Opening a Roth IRA for Kids Can Help Your Children Build Wealth

Help Future Generations Build Wealth Tax-Free with a Roth IRA

Opening a Roth IRA for Kids
Opening a Roth IRA for kids can be a great way to help your children save money for the future. If you start young enough, even small savings can grow into millions, or tens of millions, of dollars in wealth. Mike Powell / Stone / Getty Images

Most new investors know that a Roth IRA can be one of the greatest tools in your investing arsenal.  By contributing after-tax dollars to it, you are allowed to grow the money tax-free.  There are no taxes owed on the profit.  There are no taxes owed on the withdrawals once you reach retirement age.  It's a fantastic deal.  

If you want to help your child supercharge their own wealth building, one way you can do it is by opening a Roth IRA for kids.

 There are a few complications that you need to work out to pull it off successfully, but they are worth the payoff.  In the next few minutes, I am going to explain the reasons you might want to consider a Roth IRA for kids, and how you can improve your odds of successfully turning it into a money machine, churning out massive gushers of dividends, interest, and rents by the time your child retires.

The Major Advantage of a Roth IRA for Kids Is Time

Why would anyone bother opening a Roth IRA for kids?  Time.  Specifically, the power of compounding.  The more successful you are, the easier it is to harness for the benefit of your family.

Imagine you are a prosperous dentist.  You decide to open a Roth IRA for your son or daughter, and contribute $500 per month into it.  You use this money to invest in a low-cost index fund that mirrors the Dow Jones Industrial Average or S&P 500.  You reinvest all of your dividends.

 When your child turns eighteen, you have him or her take over the funding responsibilities.  Further, imagine that the account grows at the same rate those indices have for the past century or more.  You never increase your contributions to keep pace with inflation.

By the time your kid reached retirement age, or 65 years old, that Roth IRA would have $29,362,244 in it.

 If they waited until they were the age of Warren Buffett, the 82 year old who has amassed one of the largest fortunes in history through his holding company Berkshire Hathaway, the Roth IRA would contain $148,653,856.  

If your child then invested everything in blue chip stocks with good dividend yields, he or she would generate nearly $6,000,000 per year, or $500,000 per month, in cash income.  Not a single penny in income taxes would be owed.  

Why People Don't Take Advantage of the Time Value of Money and a Roth IRA for Kids

The biggest reason people fail to take advantage of the staggering power of compound interest, which Albert Einstein called the greatest force in the universe, is a lack of knowledge.  The average guy simply has no clue that saving $6,000 per year over 82 years, or $492,000 in total, can lead to a fortune of nearly $150 million.  They don't understand how you can earn interest on your interest or dividends on your dividends.  It isn't taught in schools.  It isn't hammered relentlessly in churches.  It isn't broadcast on television.  It seems boring, until you realize that it is the golden ticket that can unlock every door and pry open opportunities that would otherwise be beyond your family's reach.

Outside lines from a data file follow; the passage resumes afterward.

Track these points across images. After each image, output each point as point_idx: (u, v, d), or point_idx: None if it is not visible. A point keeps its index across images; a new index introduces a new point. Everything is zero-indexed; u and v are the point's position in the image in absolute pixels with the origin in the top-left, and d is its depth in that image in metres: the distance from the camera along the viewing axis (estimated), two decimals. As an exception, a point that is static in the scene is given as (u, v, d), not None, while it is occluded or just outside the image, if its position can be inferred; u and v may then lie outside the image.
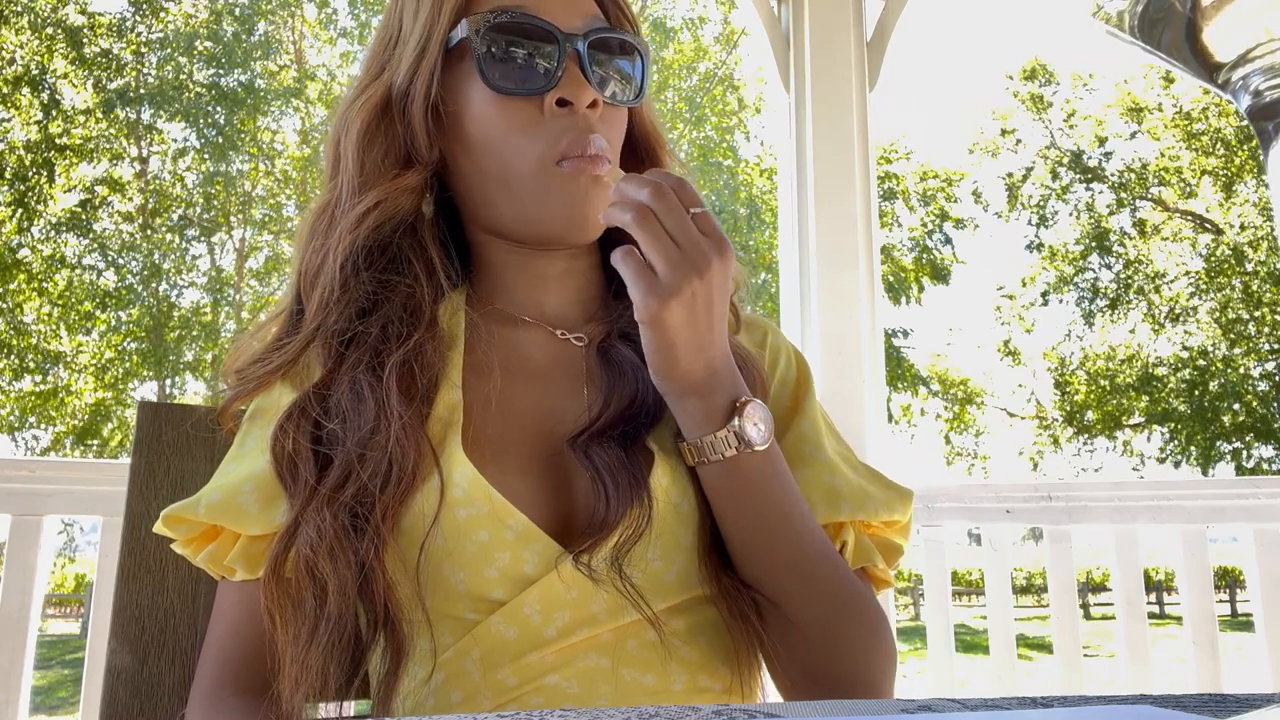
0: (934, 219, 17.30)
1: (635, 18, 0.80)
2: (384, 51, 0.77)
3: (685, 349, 0.64)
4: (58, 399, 13.20)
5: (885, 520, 0.74)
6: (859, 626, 0.68)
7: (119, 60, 13.71)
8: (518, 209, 0.73)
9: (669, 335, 0.63)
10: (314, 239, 0.75)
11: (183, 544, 0.71)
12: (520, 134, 0.71)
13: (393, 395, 0.67)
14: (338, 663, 0.63)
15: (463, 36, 0.72)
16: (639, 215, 0.62)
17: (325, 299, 0.73)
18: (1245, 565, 1.99)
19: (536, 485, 0.69)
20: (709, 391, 0.66)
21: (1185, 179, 16.55)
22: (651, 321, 0.62)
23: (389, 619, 0.64)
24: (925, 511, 2.01)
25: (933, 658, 2.03)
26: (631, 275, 0.63)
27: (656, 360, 0.65)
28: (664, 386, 0.67)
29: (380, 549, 0.64)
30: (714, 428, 0.65)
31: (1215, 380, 15.58)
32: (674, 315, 0.62)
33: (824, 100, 2.33)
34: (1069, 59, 19.89)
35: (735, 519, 0.67)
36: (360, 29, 14.34)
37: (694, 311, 0.63)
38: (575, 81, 0.71)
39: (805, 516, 0.68)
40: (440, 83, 0.73)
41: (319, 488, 0.66)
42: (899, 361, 16.32)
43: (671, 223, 0.62)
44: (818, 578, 0.67)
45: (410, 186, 0.74)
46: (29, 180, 12.87)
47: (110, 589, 1.16)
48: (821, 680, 0.68)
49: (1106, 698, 0.43)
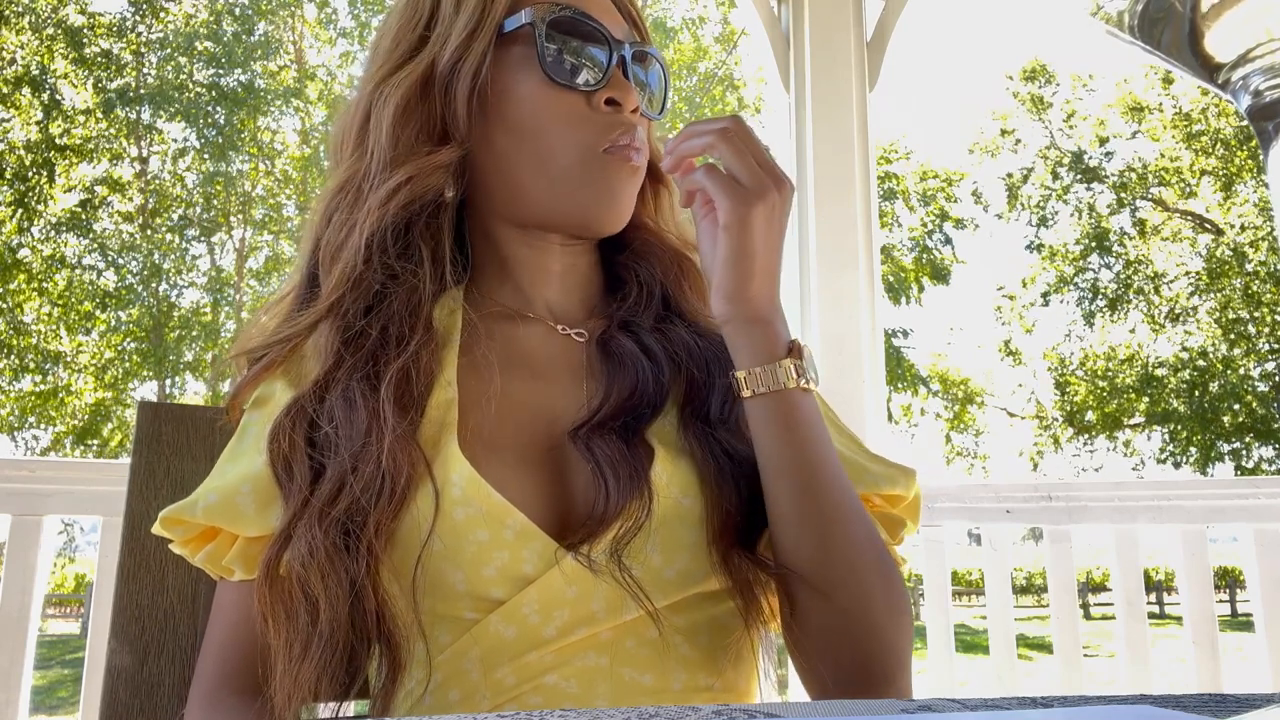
0: (934, 219, 17.31)
1: (649, 35, 0.83)
2: (415, 30, 0.77)
3: (761, 262, 0.66)
4: (58, 399, 13.21)
5: (886, 494, 0.74)
6: (891, 586, 0.67)
7: (119, 60, 13.72)
8: (551, 194, 0.74)
9: (752, 242, 0.65)
10: (338, 213, 0.75)
11: (181, 544, 0.71)
12: (567, 124, 0.73)
13: (387, 406, 0.66)
14: (330, 678, 0.63)
15: (524, 23, 0.73)
16: (723, 134, 0.66)
17: (347, 274, 0.72)
18: (1245, 565, 1.99)
19: (535, 480, 0.69)
20: (772, 319, 0.67)
21: (1185, 179, 16.56)
22: (740, 224, 0.64)
23: (383, 634, 0.64)
24: (926, 511, 2.00)
25: (933, 658, 2.03)
26: (717, 183, 0.65)
27: (733, 274, 0.66)
28: (732, 310, 0.67)
29: (373, 566, 0.64)
30: (776, 357, 0.66)
31: (1215, 381, 15.59)
32: (759, 220, 0.65)
33: (824, 100, 2.33)
34: (1069, 59, 19.91)
35: (785, 459, 0.66)
36: (360, 29, 14.34)
37: (772, 222, 0.66)
38: (623, 85, 0.74)
39: (845, 472, 0.69)
40: (490, 65, 0.74)
41: (312, 499, 0.65)
42: (899, 361, 16.33)
43: (751, 143, 0.67)
44: (861, 528, 0.67)
45: (442, 164, 0.74)
46: (29, 180, 12.88)
47: (110, 589, 1.16)
48: (853, 643, 0.66)
49: (1106, 698, 0.42)
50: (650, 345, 0.75)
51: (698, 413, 0.72)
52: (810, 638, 0.66)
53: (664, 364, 0.74)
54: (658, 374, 0.73)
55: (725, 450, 0.69)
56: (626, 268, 0.82)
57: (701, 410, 0.72)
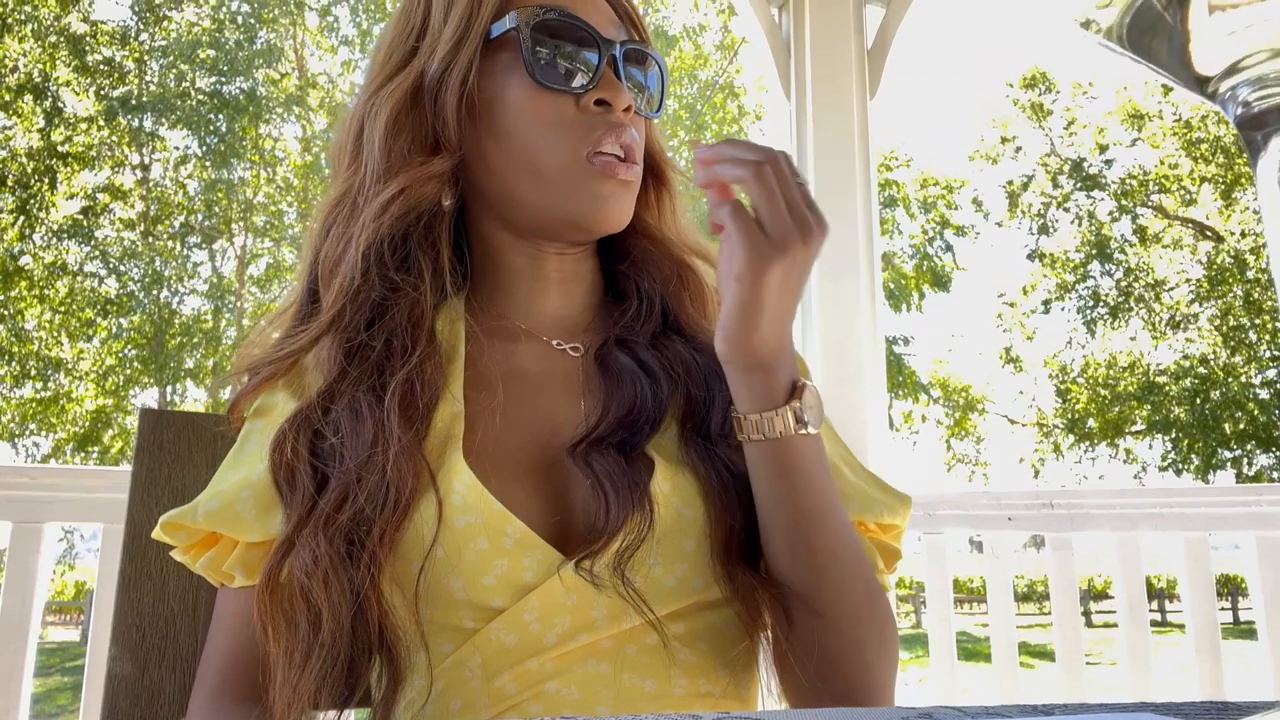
0: (934, 226, 17.31)
1: (649, 37, 0.82)
2: (406, 42, 0.77)
3: (770, 315, 0.63)
4: (58, 406, 13.21)
5: (884, 523, 0.74)
6: (882, 623, 0.68)
7: (121, 68, 13.75)
8: (542, 199, 0.74)
9: (762, 298, 0.62)
10: (335, 226, 0.75)
11: (181, 550, 0.71)
12: (554, 127, 0.72)
13: (393, 417, 0.66)
14: (330, 689, 0.63)
15: (509, 28, 0.73)
16: (758, 172, 0.63)
17: (345, 287, 0.72)
18: (1247, 572, 1.99)
19: (536, 494, 0.69)
20: (775, 366, 0.65)
21: (1185, 186, 16.57)
22: (753, 280, 0.61)
23: (385, 644, 0.64)
24: (926, 519, 2.01)
25: (934, 665, 2.02)
26: (741, 231, 0.62)
27: (738, 325, 0.63)
28: (732, 356, 0.65)
29: (376, 575, 0.63)
30: (775, 404, 0.65)
31: (1216, 388, 15.57)
32: (774, 277, 0.61)
33: (825, 108, 2.34)
34: (1069, 67, 19.93)
35: (782, 501, 0.66)
36: (362, 37, 14.37)
37: (789, 278, 0.62)
38: (613, 85, 0.73)
39: (843, 510, 0.68)
40: (477, 72, 0.74)
41: (315, 508, 0.65)
42: (900, 368, 16.31)
43: (784, 186, 0.63)
44: (854, 570, 0.67)
45: (435, 173, 0.74)
46: (31, 187, 12.90)
47: (111, 596, 1.16)
48: (837, 675, 0.67)
49: (1109, 705, 0.43)
50: (647, 361, 0.74)
51: (698, 429, 0.71)
52: (800, 660, 0.67)
53: (662, 380, 0.73)
54: (655, 390, 0.73)
55: (727, 466, 0.69)
56: (627, 277, 0.82)
57: (702, 427, 0.72)
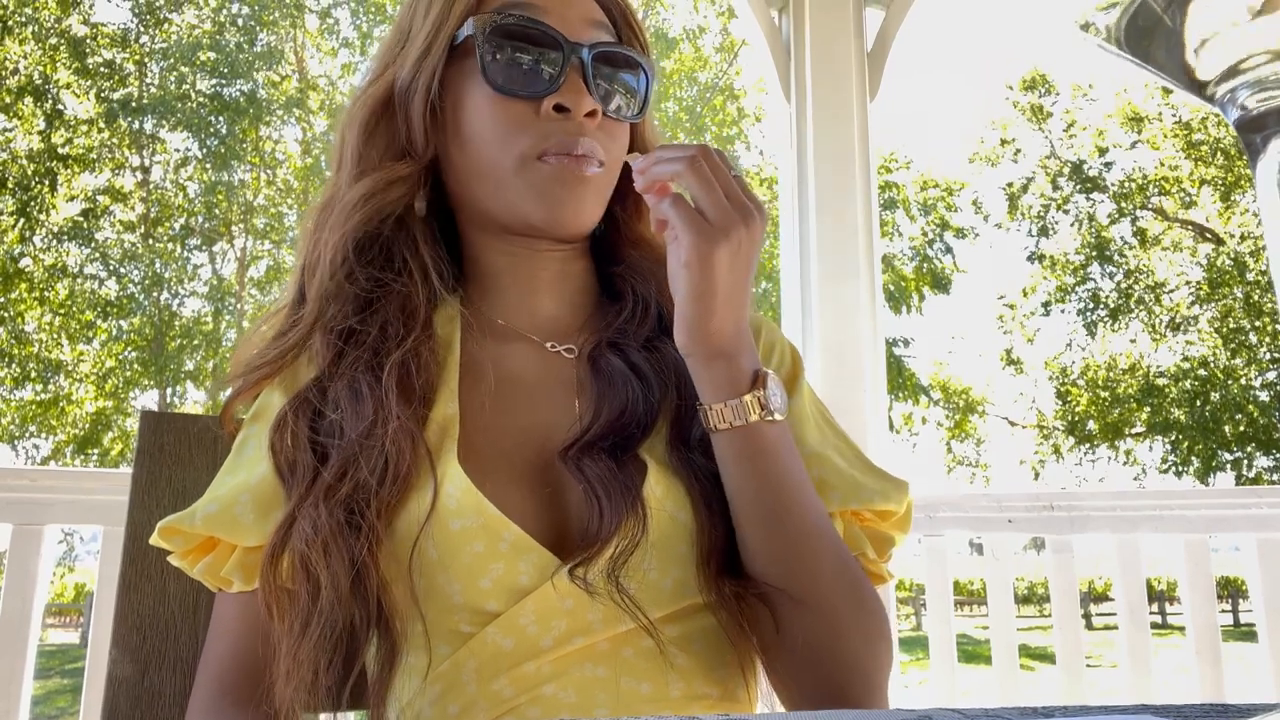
0: (934, 228, 17.31)
1: (645, 37, 0.81)
2: (391, 50, 0.78)
3: (724, 299, 0.64)
4: (59, 408, 13.20)
5: (878, 510, 0.74)
6: (863, 611, 0.67)
7: (122, 70, 13.75)
8: (501, 204, 0.74)
9: (714, 281, 0.63)
10: (317, 231, 0.77)
11: (180, 555, 0.72)
12: (510, 131, 0.72)
13: (391, 395, 0.68)
14: (329, 659, 0.63)
15: (468, 34, 0.73)
16: (692, 164, 0.64)
17: (323, 289, 0.74)
18: (1248, 575, 1.99)
19: (530, 498, 0.69)
20: (736, 353, 0.66)
21: (1185, 188, 16.57)
22: (701, 263, 0.63)
23: (382, 617, 0.65)
24: (927, 521, 2.01)
25: (935, 667, 2.02)
26: (683, 220, 0.63)
27: (694, 311, 0.64)
28: (693, 346, 0.66)
29: (374, 546, 0.64)
30: (739, 392, 0.66)
31: (1216, 390, 15.57)
32: (721, 259, 0.63)
33: (825, 110, 2.34)
34: (1069, 69, 19.94)
35: (751, 489, 0.66)
36: (362, 39, 14.39)
37: (737, 260, 0.63)
38: (575, 89, 0.72)
39: (814, 493, 0.69)
40: (441, 79, 0.74)
41: (318, 479, 0.66)
42: (900, 370, 16.31)
43: (719, 175, 0.65)
44: (827, 554, 0.67)
45: (400, 176, 0.75)
46: (31, 189, 12.89)
47: (111, 598, 1.16)
48: (824, 669, 0.67)
49: (1109, 708, 0.43)
50: (639, 364, 0.74)
51: (682, 436, 0.72)
52: (786, 654, 0.67)
53: (654, 383, 0.73)
54: (648, 394, 0.73)
55: (708, 474, 0.69)
56: (623, 279, 0.82)
57: (685, 435, 0.72)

All it takes is a little foresight by you, the parent.  Thanks to you, your child should never have to worry about the government cutting their Social Security.  They should never have to worry about eating cat food or being without heat.  They should never have to worry about getting evicted from their home, short of some catastrophic personal tragedy such as drug addiction, a health crisis, or a gambling problem.  

There Is One Potential Catch If You Want to Open a Roth IRA for Kids

The biggest challenge you will face when you open a Roth IRA for kids is that your child needs to have earned income.  That is, if they save $6,000 per year, the current maximum as of 2012 for those under 50 years old, that money can't be a gift.  They need to have generated it as income, filed a tax return, and paid income taxes on it.

 

That might seem like a problem for a 9 months old baby but it isn't as insurmountable as you think.  If you or a family member owns a business, hire the child to act in commercials, to appear in print ads, or on billboards.  What is a tax deductible expense to you becomes income to them, taxed at a much lower rate, and is capital they can put aside into their Roth IRA.  Once they get a little older, hire them to do chores or mow the lawn.  When they are teenager, let them get their first job.  They could then put their entire paycheck into the Roth IRA and then you could give them a spending money allowance equal to whatever their paycheck was.